Nope. Just stupid drivel.
“You okay, hun?” Dawn says, walking around a rack of foam flip flops that are all covered in hundreds of rhinestones sparkling under the bright lights. We have those same shoes at Aiden Jane, but she has a bigger variety here.
She’s a plump woman, kind of a mixture between me and Grandma. She’s bigger than I am, but smaller than Grandma, and she wears her weight well because she doesn’t look awful. She actually looks cute.
I bite on the inside of my lip. I wonder if it’s because of her clothing. She’s wearing a pair of the Doxy leggings in teal with gold chevron stripes, and a black shirt that’s flowy and has little rhinestone decoration along the neckline.
“I’m fine,” I say, forcing another smile. Then a little voice in my mind tells me to get over myself and be honest. That’s the only way to actually make a difference in your life, after all. “Actually,” I say, scratching my neck. “I’m a little nervous.”
Dawn’s eyes widen and she grabs my hand, pulling it into both of hers. “Oh, honey. No need to be nervous. Julie told me you’re having a little confidence issue, but we’re going to get you all fixed up, okay?” She releases her grip on my hand and runs her fingers along my cheek. It’s kind of weird for a stranger to touch me like this, but the way she does it sets me at ease.
“You’re a beautiful girl, Bess. Yo
u just need a little makeover in the clothing department.”
I nod, and I don’t know why this happens, but warm tears flood to the corners of my eyes. Stupid, Bess. Stop being so emotional!
Dawn stands tall and gives me this serious look. “Now, before we start, I need you to promise me you’ll trust my styling judgement. Okay?”

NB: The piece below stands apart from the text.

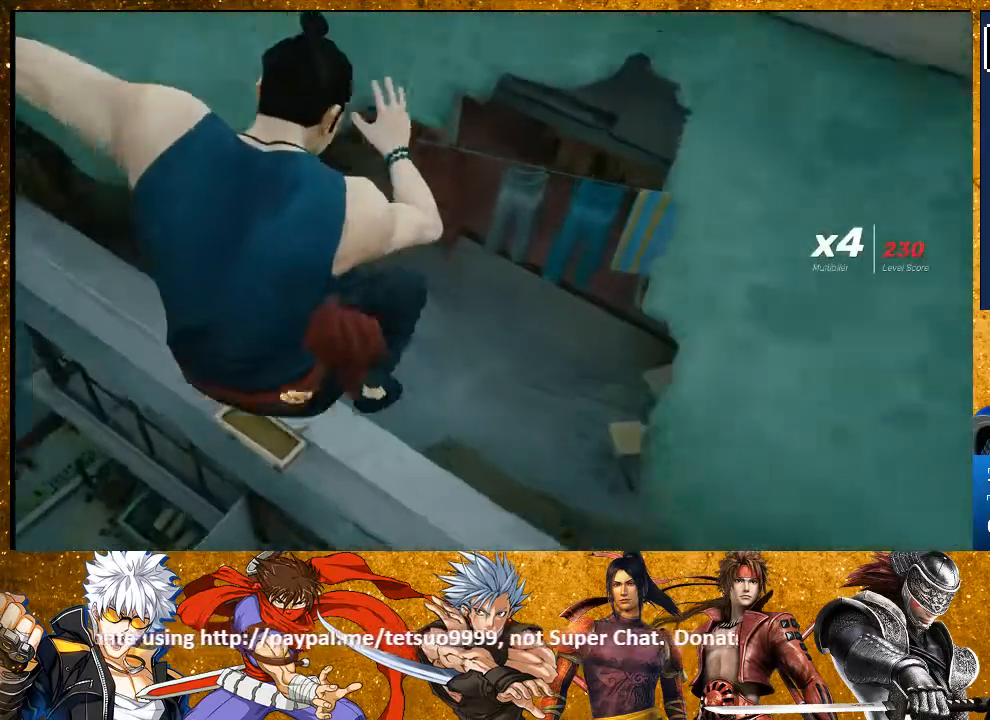
{"dt_ms": 500, "buttons": [], "left_stick": "center", "right_stick": "center", "events": []}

I take a deep breath. “Okay. I trust you.”
***
Two hours later, I’m swiping my debit card for a purchase of five hundred and sixty dollars. It’s not Dawn’s fault though, because not only did she give me a forty percent discount, which saved me a ton of money, she repeatedly told me I didn’t need to buy so much if I didn’t want to. But I shook my head and demanded to get nearly one of everything she had me try on.
The woman is a genius.
“Us curvy women need to dress for our shape,” she’d said as she tossed me a pair of leggings and an off-the-shoulder top over the door of the fitting room. “That’s how you look like your sexiest self.”
Boy, was she right.
I’ve never before felt the way I did as I looked at myself in the tall mirrors of the fitting room. I wasn’t a super model or anything, but I looked . . . nice. These leggings really are a miracle.
They come in all kinds of colors and patterns, some long and some capri length. There are some for working out and others that are a little dressy which you can pair with heels and a long shirt that’s pretty much a dress. They’re all so beautiful and many of them have glitter or sparkles, which until now, I had no idea I loved.
I also got a few pairs of ballet flats and flip flops. My usual baggy T-shirt and baggy jeans with sneakers fad is officially over. I’ve never felt more feminine or happy about myself in my whole life.